• Some Y Combinator founders are deliberately raising less venture capital than offered to maintain higher equity stakes.
  • This trend coincides with AI enabling startups to reach significant revenue with smaller teams.
  • Debate continues about whether this strategy will succeed or leave companies vulnerable to better-funded competitors.

An increasing number of Y Combinator founders are deliberately choosing to raise less venture capital than offered to them, indicating what one investor calls a "vibe shift" in Silicon Valley's funding landscape.

Terrence Rohan, an investor with Otherwise Fund who has been backing YC startups since 2010, recently highlighted this trend, quoting one founder who compared venture capital to oxygen tanks on Mount Everest.

"People used to climb Everest and they needed oxygen. Today, people climb it without oxygen. I want to summit Everest and use as little oxygen (VC) as possible.", he says.

Importantly, these founders aren't taking less money due to a lack of investor interest.

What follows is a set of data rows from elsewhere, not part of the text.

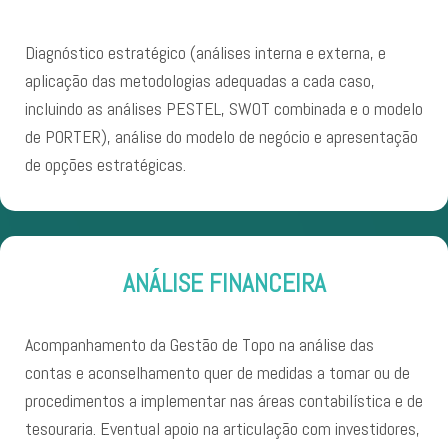
Diagnóstico estratégico (análises interna e externa, e
aplicação das metodologias adequadas a cada caso,
incluindo as análises PESTEL, SWOT combinada e o modelo
de PORTER), análise do modelo de negócio e apresentação
de opções estratégicas.
ANÁLISE FINANCEIRA
Acompanhamento da Gestão de Topo na análise das
contas e aconselhamento quer de medidas a tomar ou de
procedimentos a implementar nas áreas contabilística e de
tesouraria. Eventual apoio na articulação com investidores,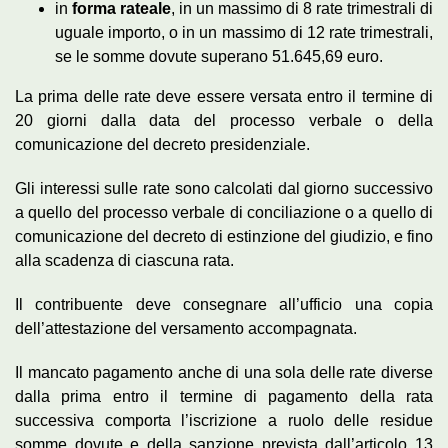
in
forma rateale
, in un massimo di 8 rate trimestrali di
uguale importo, o in un massimo di 12 rate trimestrali,
se le somme dovute superano 51.645,69 euro.
La prima delle rate deve essere versata entro il termine di
20 giorni dalla data del processo verbale o della
comunicazione del decreto presidenziale.
Gli interessi sulle rate sono calcolati dal giorno successivo
a quello del processo verbale di conciliazione o a quello di
comunicazione del decreto di estinzione del giudizio, e fino
alla scadenza di ciascuna rata.
Il contribuente deve consegnare all’ufficio una copia
dell’attestazione del versamento accompagnata.
Il mancato pagamento anche di una sola delle rate diverse
dalla prima entro il termine di pagamento della rata
successiva comporta l’iscrizione a ruolo delle residue
somme dovute e della sanzione prevista dall’articolo 13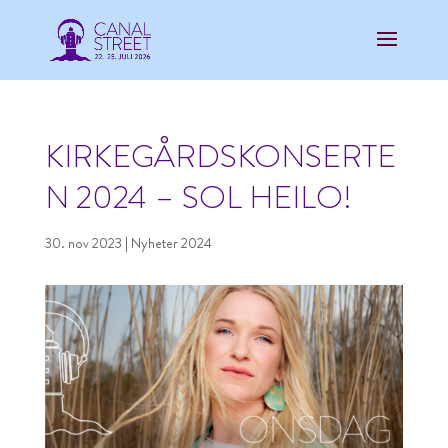
KIRKEGÅRDSKONSERTE
N 2024 – SOL HEILO!
30. nov 2023
|
Nyheter 2024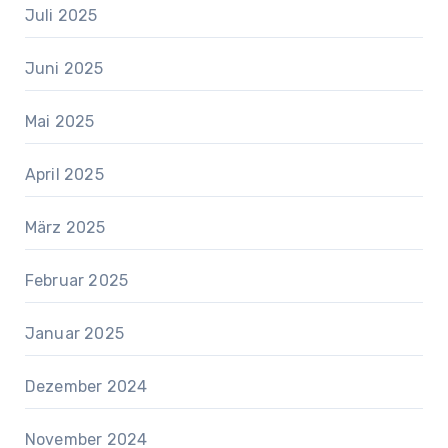
Juli 2025
Juni 2025
Mai 2025
April 2025
März 2025
Februar 2025
Januar 2025
Dezember 2024
November 2024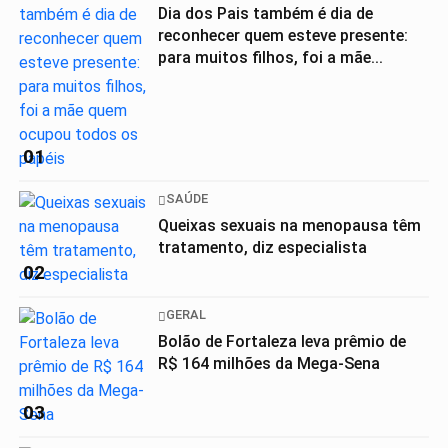
Dia dos Pais também é dia de
reconhecer quem esteve presente:
para muitos filhos, foi a mãe...
01
SAÚDE
Queixas sexuais na menopausa têm
tratamento, diz especialista
02
GERAL
Bolão de Fortaleza leva prêmio de
R$ 164 milhões da Mega-Sena
03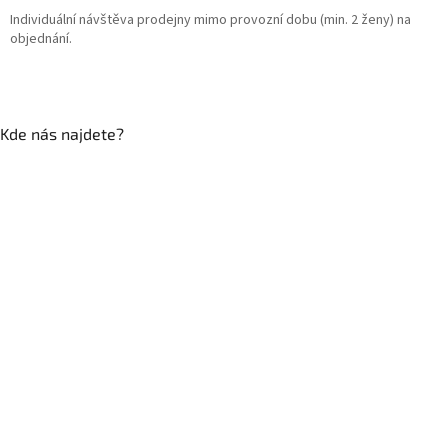
Individuální návštěva prodejny mimo provozní dobu (min. 2 ženy) na
objednání.
Kde nás najdete?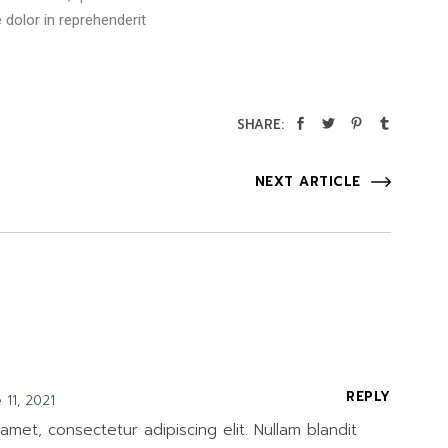
dolor in reprehenderit
SHARE:
NEXT ARTICLE
REPLY
 11, 2021
amet, consectetur adipiscing elit. Nullam blandit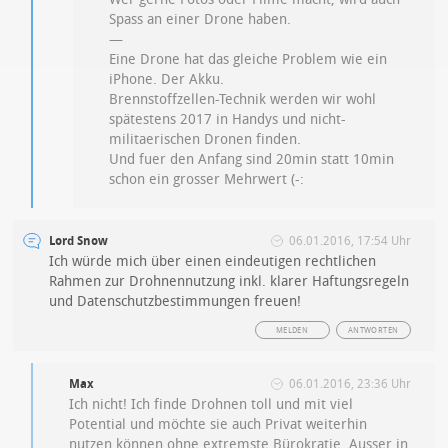
Spass an einer Drone haben.
—
Eine Drone hat das gleiche Problem wie ein
iPhone. Der Akku.
Brennstoffzellen-Technik werden wir wohl
spätestens 2017 in Handys und nicht-
militaerischen Dronen finden.
Und fuer den Anfang sind 20min statt 10min
schon ein grosser Mehrwert (-:
Lord Snow
06.01.2016, 17:54 Uhr
Ich würde mich über einen eindeutigen rechtlichen
Rahmen zur Drohnennutzung inkl. klarer Haftungsregeln
und Datenschutzbestimmungen freuen!
MELDEN
ANTWORTEN
Max
06.01.2016, 23:36 Uhr
Ich nicht! Ich finde Drohnen toll und mit viel
Potential und möchte sie auch Privat weiterhin
nutzen können ohne extremste Bürokratie. Ausser in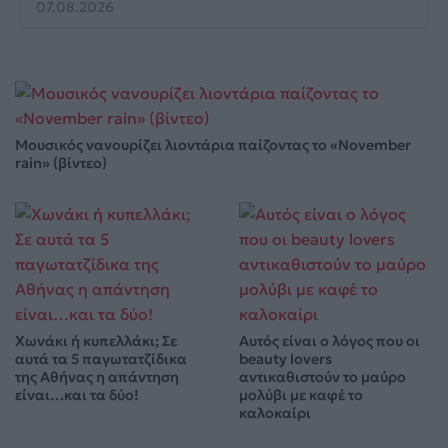
07.08.2026
Μουσικός νανουρίζει λιοντάρια παίζοντας το «November
rain» (βίντεο)
Χωνάκι ή κυπελλάκι; Σε
Αυτός είναι ο λόγος που οι
αυτά τα 5 παγωτατζίδικα
beauty lovers
της Αθήνας η απάντηση
αντικαθιστούν το μαύρο
είναι…και τα δύο!
μολύβι με καφέ το
καλοκαίρι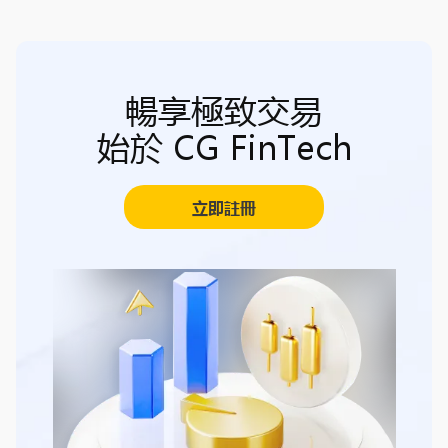
暢享極致交易
始於 CG FinTech
立即註冊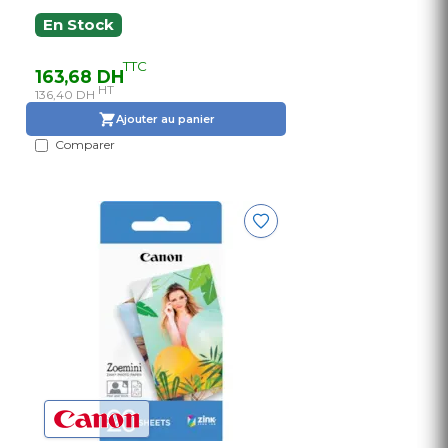
En Stock
TTC
163,68 DH
HT
136,40 DH
Ajouter au panier
Comparer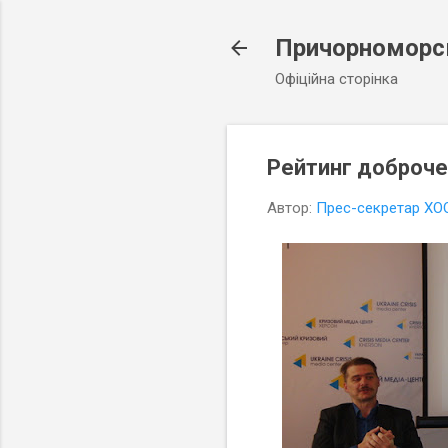
Причорноморсь
Офіційна сторінка
Рейтинг доброчес
Автор:
Прес-секретар ХО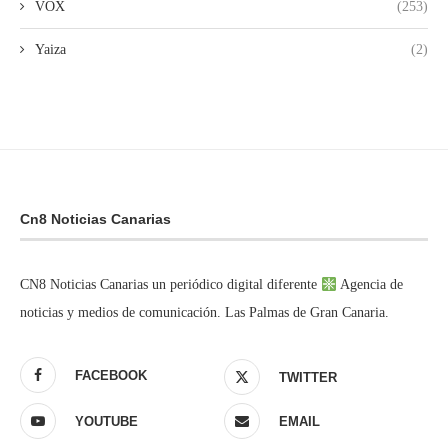
VOX
(253)
Yaiza
(2)
Cn8 Noticias Canarias
CN8 Noticias Canarias un periódico digital diferente
Agencia de
noticias y medios de comunicación. Las Palmas de Gran Canaria.
FACEBOOK
TWITTER
YOUTUBE
EMAIL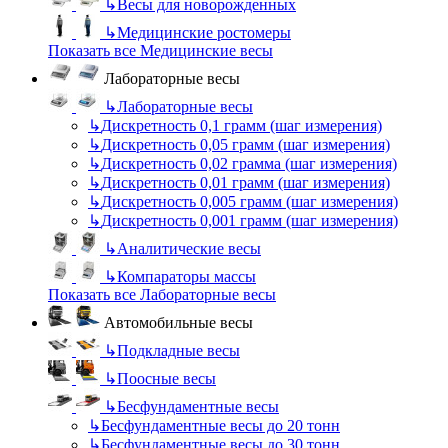
↳
Весы для новорожденных
↳
Медицинские ростомеры
Показать все Медицинские весы
Лабораторные весы
↳
Лабораторные весы
↳
Дискретность 0,1 грамм (шаг измерения)
↳
Дискретность 0,05 грамм (шаг измерения)
↳
Дискретность 0,02 грамма (шаг измерения)
↳
Дискретность 0,01 грамм (шаг измерения)
↳
Дискретность 0,005 грамм (шаг измерения)
↳
Дискретность 0,001 грамм (шаг измерения)
↳
Аналитические весы
↳
Компараторы массы
Показать все Лабораторные весы
Автомобильные весы
↳
Подкладные весы
↳
Поосные весы
↳
Бесфундаментные весы
↳
Бесфундаментные весы до 20 тонн
↳
Бесфундаментные весы до 30 тонн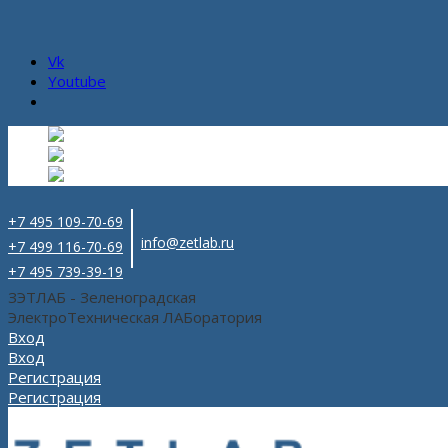
Vk
Youtube
Русский
Русский
ru
English
Английский
en
Español
Испанский
es
+7 495 109-70-69
info@zetlab.ru
+7 499 116-70-69
+7 495 739-39-19
ЗЭТЛАБ - Зеленоградская
ЭлектроТехническая ЛАБоратория
Вход
Вход
Регистрация
Регистрация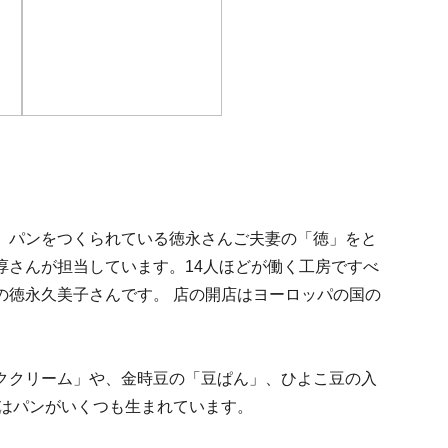
、パンをつくられている徳永さんご夫妻の「徳」をと
淳さんが担当しています。14人ほどが働く工房ですべ
の徳永久美子さんです。 店の開店はヨーロッパの国の
。
ククリーム」や、金時豆の「豆ぱん」、ひよこ豆の入
ではパンがいくつも生まれています。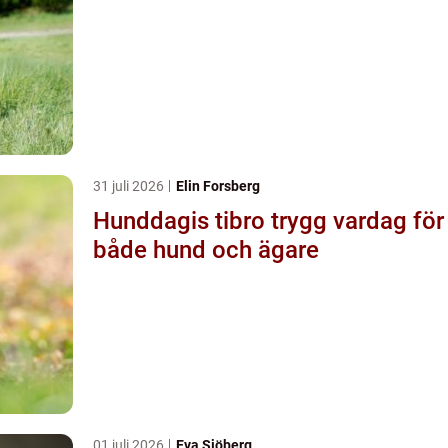
31 juli 2026
Elin Forsberg
Hunddagis tibro trygg vardag för
både hund och ägare
01 juli 2026
Eva Sjöberg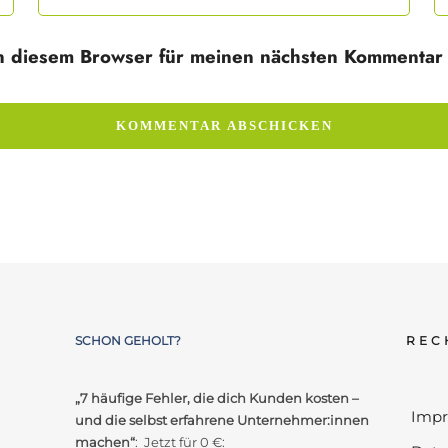
n diesem Browser für meinen nächsten Kommentar 
SCHON GEHOLT?
REC
„7 häufige Fehler, die dich Kunden kosten –
Imp
und die selbst erfahrene Unternehmer:innen
machen“
: Jetzt für 0 €: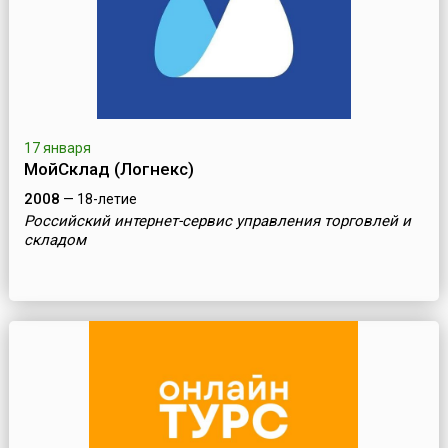
17 января
МойСклад (Логнекс)
2008
— 18-летие
Российский интернет-сервис управления торговлей и
складом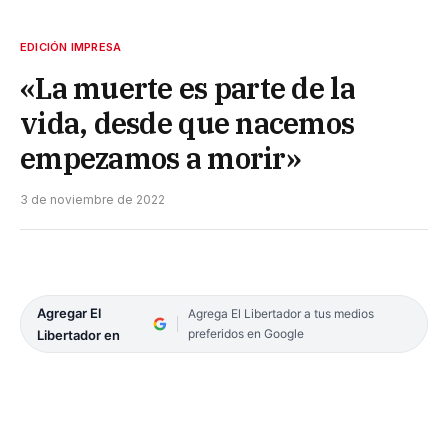
EDICIÓN IMPRESA
«La muerte es parte de la
vida, desde que nacemos
empezamos a morir»
3 de noviembre de 2022
Agregar El
Agrega El Libertador a tus medios
preferidos en Google
Libertador en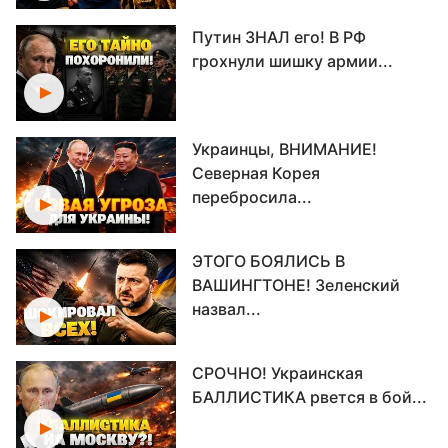
Путин ЗНАЛ его! В РФ
грохнули шишку армии...
Украинцы, ВНИМАНИЕ!
Северная Корея
перебросила...
ЭТОГО БОЯЛИСЬ В
ВАШИНГТОНЕ! Зеленский
назвал...
СРОЧНО! Украинская
БАЛЛИСТИКА рвется в бой...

According to Rohan, the round he referenced was oversubscribed, with numerous VCs eager to participate. Reddit co-founder and Seven Seven Six venture firm creator Alexis Ohanian praised this approach as coming from a "smart founder."

The primary motivation appears to be maintaining greater ownership stakes. By taking less external funding, founders preserve more equity and give themselves additional flexibility for future business decisions and potential exits.

This trend coincides with AI's emergence as a force multiplier for startups. Stories of AI companies reaching tens of millions in revenue with teams as small as 20 people suggest leaner operations may require less capital than traditional startups needed in the past.

Not everyone agrees with this strategy. Parker Conrad, CEO of HR tech unicorn Rippling, argued that limiting funding could be a competitive disadvantage.

Conrad remarks, "The way this will play out is a competitor will raise a ton of financing, invest more deeply in R&D, build a better product, and absolutely crush this guy with sales and marketing."

Rohan counters that "the game on the field is changing" as companies reach substantial revenue faster with smaller teams.

However, it's too early to determine whether this approach will prove successful in the AI market, as many high-growth AI startups like Anysphere (Cursor) and ElevenLabs continue raising significant funding rounds at multi-billion dollar valuations.

The shift also reflects founders' growing awareness of the potential downsides of venture capital after seeing companies that raised at inflated valuations in 2020-2021 later forced into down rounds.

For some in the current YC batch, securing investment from elite VC firms is no longer the primary goal.